In the final week of the extended run, which ends on March 5, the foundation in the west of the French capital will stay open till 1:00 am.

The gallery — paid for by the French luxury goods tycoon Bernard Arnault — will lay on a breakfast every morning for visitors in the final week when doors open at 7:00 am, it told AFP.



Magritte blockbuster

That could end up amounting to quite a mountain of croissants as the show's attendance is already outstripping the blockbuster “Magritte” exhibit at the Pompidou Centre in Paris, which is currently pulling in 6,000 people a day.

As well as the impressionist and post-impressionist masterpieces, the exhibition also includes 30 major pieces from the Russian avant-garde suprematist and constructivist movements, loaned by the Tretyakov State Gallery in Moscow and the Russian Museum in St Petersburg.

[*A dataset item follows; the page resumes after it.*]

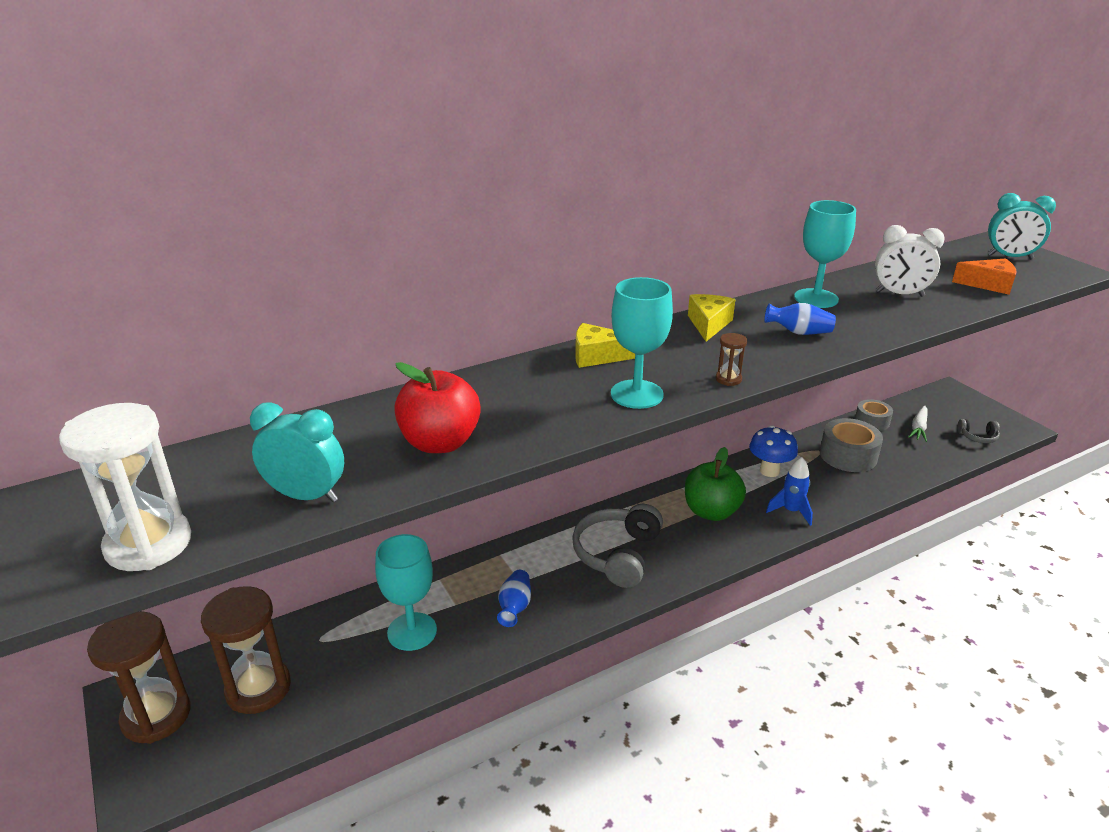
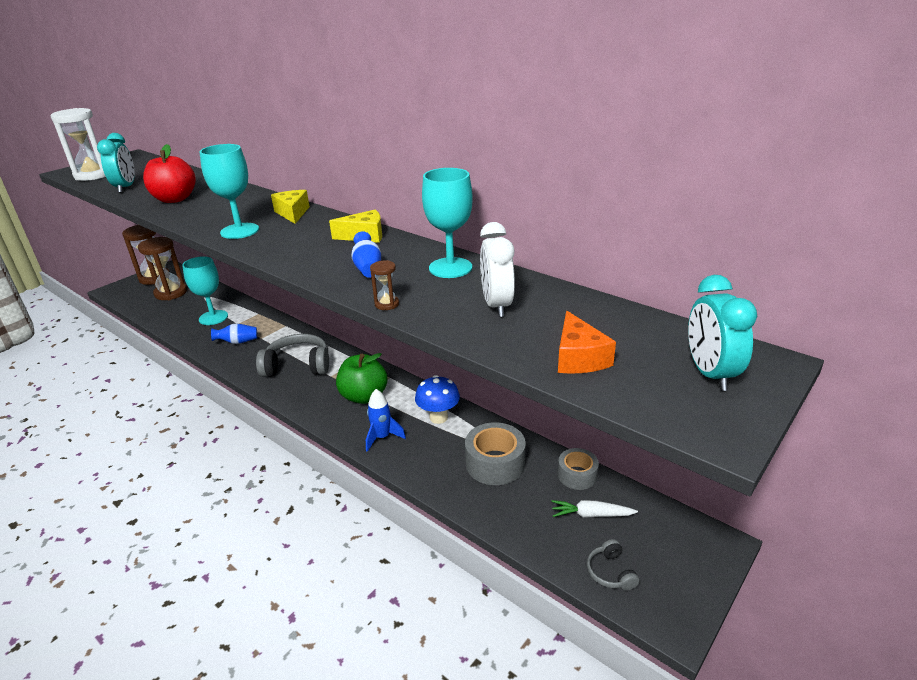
camera: 70 degrees right, 0 degrees up
brown hourglass [716,333,747,386] -> brown hourglass moved to [370,260,399,310]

Shchukin, who fled Russia for France after the revolution, had a particularly close relationship with Henri Matisse, whom he brought to Moscow in 1911 to decorate his palatial home.

He also commissioned two of the artist's most important works, “The Dance” and “Music”, which are the centrepieces of the Paris show, curated by the former head of the city's Picasso Museum, Anne Baldassari.

Lenin himself signed the decree to expropriate the works, before Stalin scattered the collection to museums in Moscow and St Petersburg, condemning some of the greatest masterpieces of 20th-century art as “bourgeois and cosmopolitan”.

The exhibition is the fruit of years of negotiations between LVMH boss Arnault and the Russian authorities, with a partnership agreement signed last year between the foundation and the Hermitage Museum in St Petersburg and Moscow's Pushkin Museum.